BRIEF
Please give back the listing below word for word, without the images.

---+---

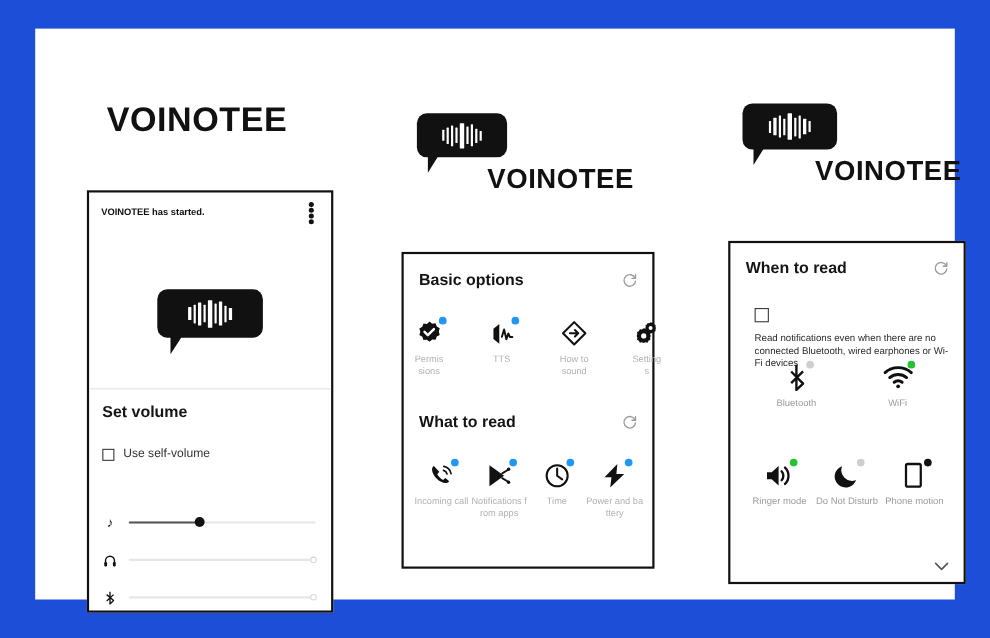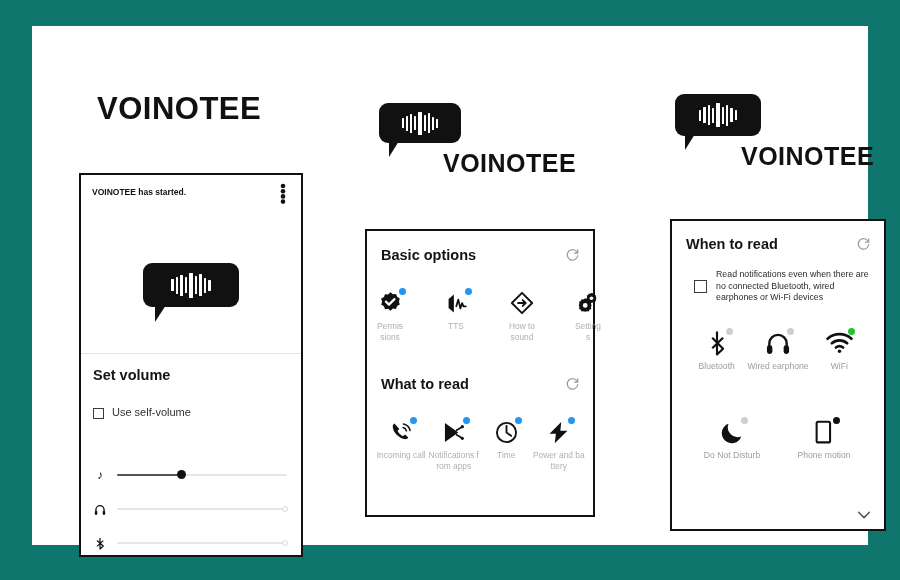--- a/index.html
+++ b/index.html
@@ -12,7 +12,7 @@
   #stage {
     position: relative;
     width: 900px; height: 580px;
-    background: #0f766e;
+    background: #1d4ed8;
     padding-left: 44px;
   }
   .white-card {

---+---

RESULT FOR THIS TASK
--- a/index.html
+++ b/index.html
@@ -12,7 +12,7 @@
   #stage {
     position: relative;
     width: 900px; height: 580px;
-    background: #0f766e;
+    background: #1d4ed8;
     padding-left: 44px;
   }
   .white-card {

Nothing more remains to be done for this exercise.